Determine how many lines below contain the word "solid", then state only that figure.

-- EXERCISE INPUTS follows --

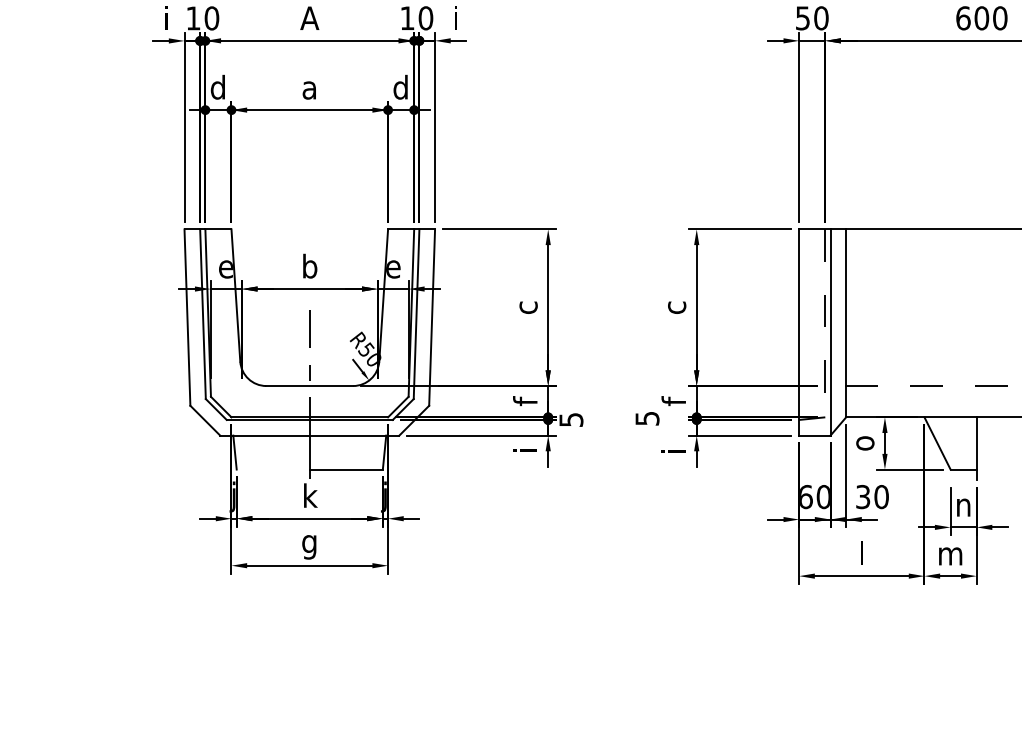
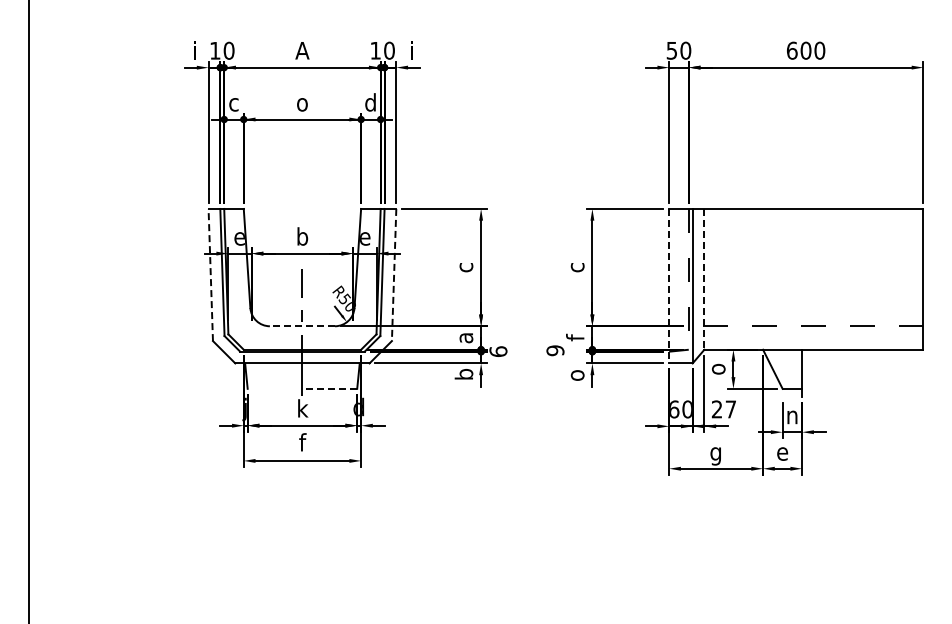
text: (217, 87) -> (233, 102), d -> c
text: (309, 90) -> (302, 104), a -> o
line: (187, 316) -> (210, 274), solid -> dashed
line: (432, 318) -> (394, 275), solid -> dashed
line: (846, 323) -> (704, 279), solid -> dashed
line: (799, 332) -> (669, 286), solid -> dashed
line: (309, 386) -> (302, 326), solid -> dashed
text: (524, 402) -> (463, 338), f -> a
text: (647, 418) -> (555, 350), 5 -> 9
text: (571, 419) -> (498, 351), 5 -> 6
text: (524, 449) -> (463, 373), i -> b
text: (674, 451) -> (575, 375), i -> o
line: (345, 469) -> (329, 388), solid -> dashed
text: (384, 495) -> (358, 408), j -> d
text: (873, 497) -> (724, 409), 30 -> 27
text: (308, 543) -> (301, 444), g -> f
text: (860, 555) -> (715, 453), l -> g
text: (950, 555) -> (782, 453), m -> e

-- EXERCISE INPUTS concluded --

SOLUTION FOR THIS TASK: 6